WORK ITEM
Number of lines with "cyber" in the data: give that figure by itself.

DATA SHOWN
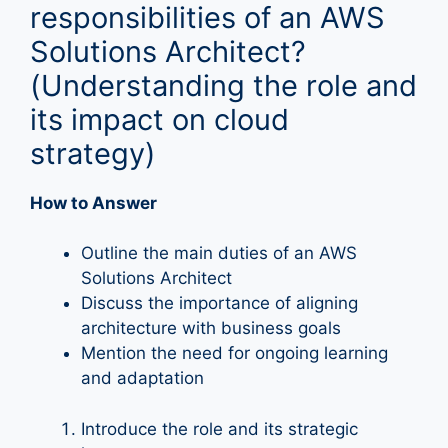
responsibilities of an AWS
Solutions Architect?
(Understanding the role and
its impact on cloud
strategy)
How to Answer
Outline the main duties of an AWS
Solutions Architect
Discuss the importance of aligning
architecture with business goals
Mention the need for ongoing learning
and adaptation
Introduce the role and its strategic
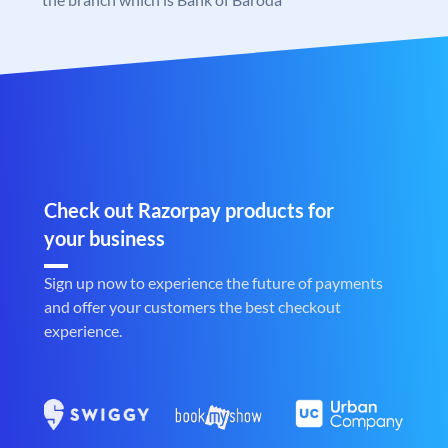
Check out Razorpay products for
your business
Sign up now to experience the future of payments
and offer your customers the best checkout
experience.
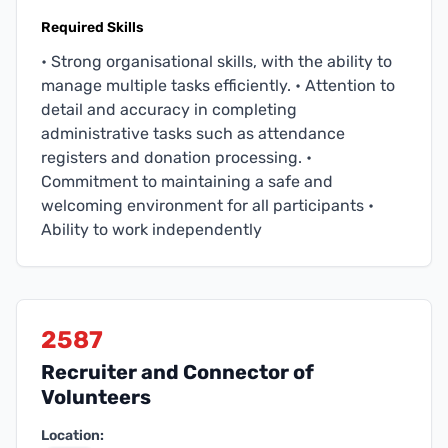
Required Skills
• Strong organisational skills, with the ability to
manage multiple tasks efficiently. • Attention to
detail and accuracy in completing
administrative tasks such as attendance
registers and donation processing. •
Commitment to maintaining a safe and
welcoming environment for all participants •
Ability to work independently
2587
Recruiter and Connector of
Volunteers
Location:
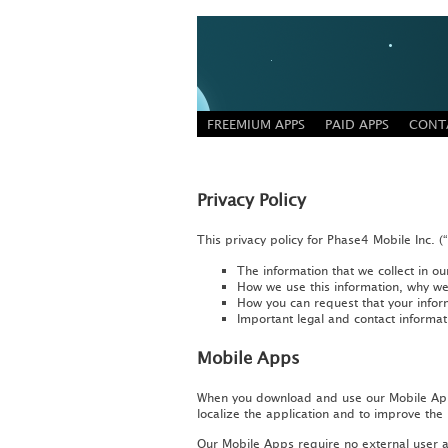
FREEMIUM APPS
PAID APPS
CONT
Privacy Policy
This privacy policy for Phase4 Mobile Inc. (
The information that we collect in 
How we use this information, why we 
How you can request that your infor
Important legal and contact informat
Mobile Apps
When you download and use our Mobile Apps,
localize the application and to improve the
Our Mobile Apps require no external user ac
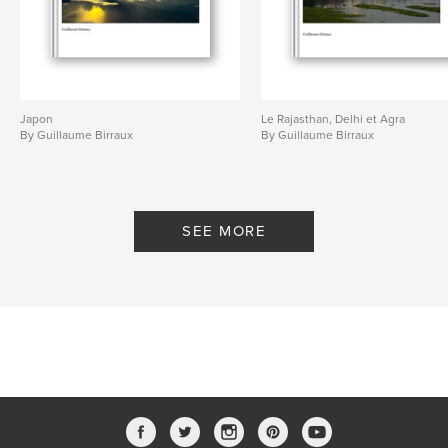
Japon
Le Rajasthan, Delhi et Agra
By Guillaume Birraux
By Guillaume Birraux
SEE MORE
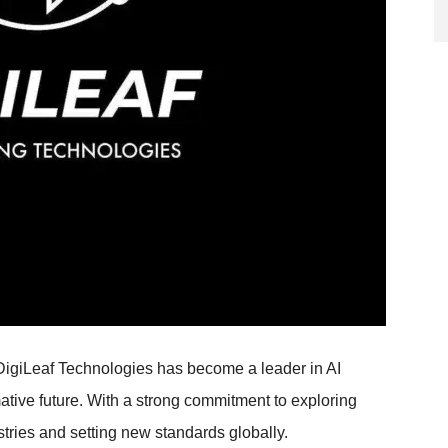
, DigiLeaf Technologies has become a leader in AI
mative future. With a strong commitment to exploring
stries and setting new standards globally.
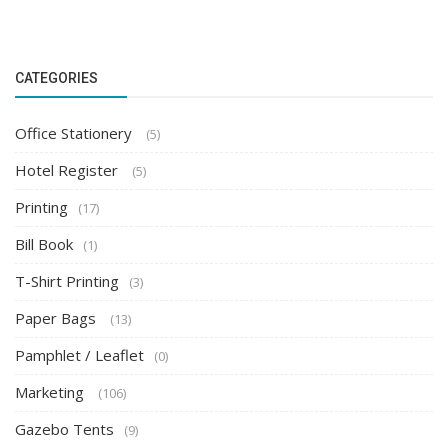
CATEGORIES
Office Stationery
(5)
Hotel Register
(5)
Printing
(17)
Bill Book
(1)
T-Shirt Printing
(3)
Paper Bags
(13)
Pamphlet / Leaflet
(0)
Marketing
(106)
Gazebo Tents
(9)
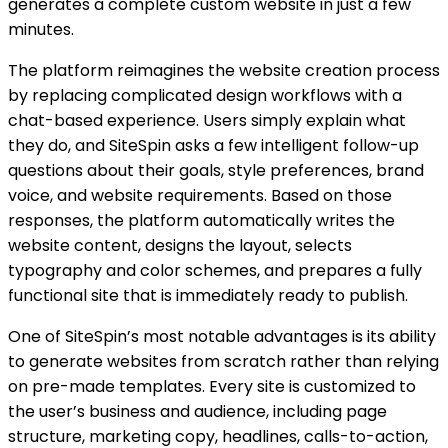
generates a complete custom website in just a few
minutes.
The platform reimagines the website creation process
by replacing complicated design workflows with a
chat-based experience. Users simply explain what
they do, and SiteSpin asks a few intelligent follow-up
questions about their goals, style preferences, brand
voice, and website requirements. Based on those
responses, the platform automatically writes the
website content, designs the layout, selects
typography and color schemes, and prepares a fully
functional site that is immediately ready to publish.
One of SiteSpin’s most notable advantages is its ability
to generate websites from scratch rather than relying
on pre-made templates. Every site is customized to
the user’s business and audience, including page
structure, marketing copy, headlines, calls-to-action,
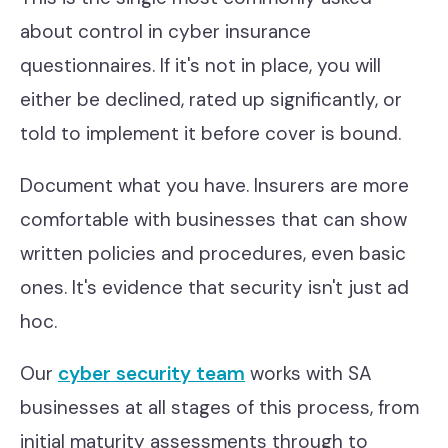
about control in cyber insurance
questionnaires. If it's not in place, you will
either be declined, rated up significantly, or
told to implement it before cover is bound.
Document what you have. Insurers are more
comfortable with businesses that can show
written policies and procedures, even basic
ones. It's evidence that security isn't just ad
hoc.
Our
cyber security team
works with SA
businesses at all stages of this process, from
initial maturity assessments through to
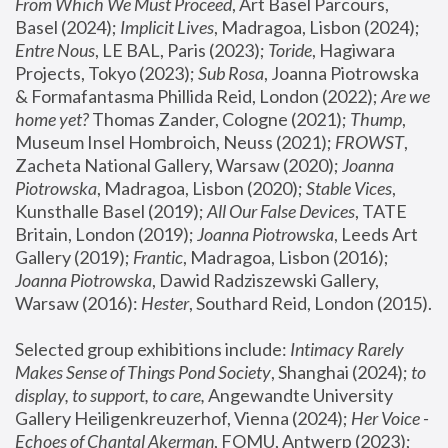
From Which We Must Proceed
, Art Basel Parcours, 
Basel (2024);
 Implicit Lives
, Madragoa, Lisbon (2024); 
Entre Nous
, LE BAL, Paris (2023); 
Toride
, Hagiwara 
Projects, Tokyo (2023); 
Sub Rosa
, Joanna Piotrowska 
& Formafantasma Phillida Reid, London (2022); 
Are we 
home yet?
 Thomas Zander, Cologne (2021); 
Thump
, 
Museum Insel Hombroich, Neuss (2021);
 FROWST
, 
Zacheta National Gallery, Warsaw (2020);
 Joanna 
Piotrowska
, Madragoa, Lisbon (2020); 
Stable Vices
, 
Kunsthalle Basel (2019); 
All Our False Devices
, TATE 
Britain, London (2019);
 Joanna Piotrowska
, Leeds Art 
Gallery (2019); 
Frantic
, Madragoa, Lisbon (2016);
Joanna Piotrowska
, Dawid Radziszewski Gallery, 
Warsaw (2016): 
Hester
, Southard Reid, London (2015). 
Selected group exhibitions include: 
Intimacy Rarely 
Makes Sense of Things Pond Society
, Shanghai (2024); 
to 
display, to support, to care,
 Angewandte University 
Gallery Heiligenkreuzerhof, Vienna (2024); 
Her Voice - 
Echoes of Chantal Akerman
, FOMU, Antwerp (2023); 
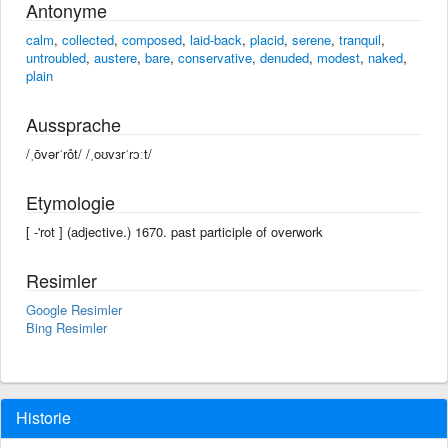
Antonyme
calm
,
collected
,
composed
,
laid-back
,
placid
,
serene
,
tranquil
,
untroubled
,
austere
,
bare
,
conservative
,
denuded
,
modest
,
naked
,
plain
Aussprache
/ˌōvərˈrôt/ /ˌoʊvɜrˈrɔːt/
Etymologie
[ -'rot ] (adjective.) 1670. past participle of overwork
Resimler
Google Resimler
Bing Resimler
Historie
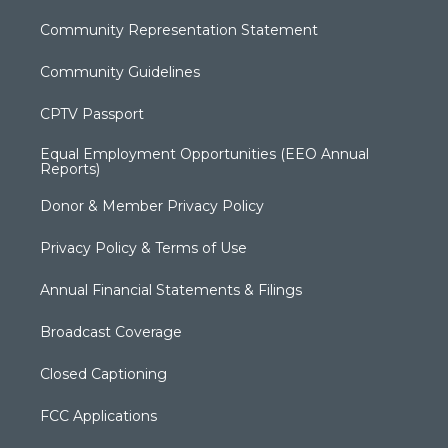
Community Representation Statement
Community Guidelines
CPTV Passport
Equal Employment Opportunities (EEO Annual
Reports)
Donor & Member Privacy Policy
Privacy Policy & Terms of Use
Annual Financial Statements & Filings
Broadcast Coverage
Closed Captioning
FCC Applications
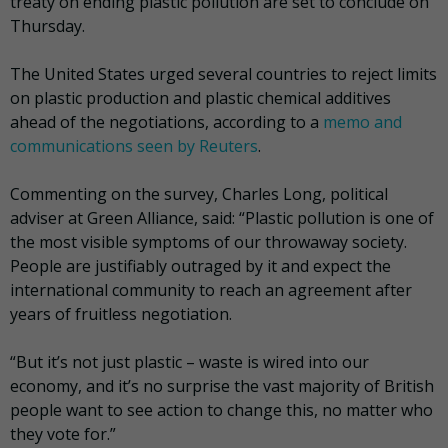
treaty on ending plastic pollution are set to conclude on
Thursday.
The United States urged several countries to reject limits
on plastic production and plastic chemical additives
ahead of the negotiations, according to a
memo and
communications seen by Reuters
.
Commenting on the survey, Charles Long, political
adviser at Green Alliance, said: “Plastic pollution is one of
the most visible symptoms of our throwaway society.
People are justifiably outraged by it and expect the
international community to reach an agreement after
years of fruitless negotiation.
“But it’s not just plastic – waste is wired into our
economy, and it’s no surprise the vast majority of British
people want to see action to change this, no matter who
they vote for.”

RESPONSE TO THE EXERCISE
2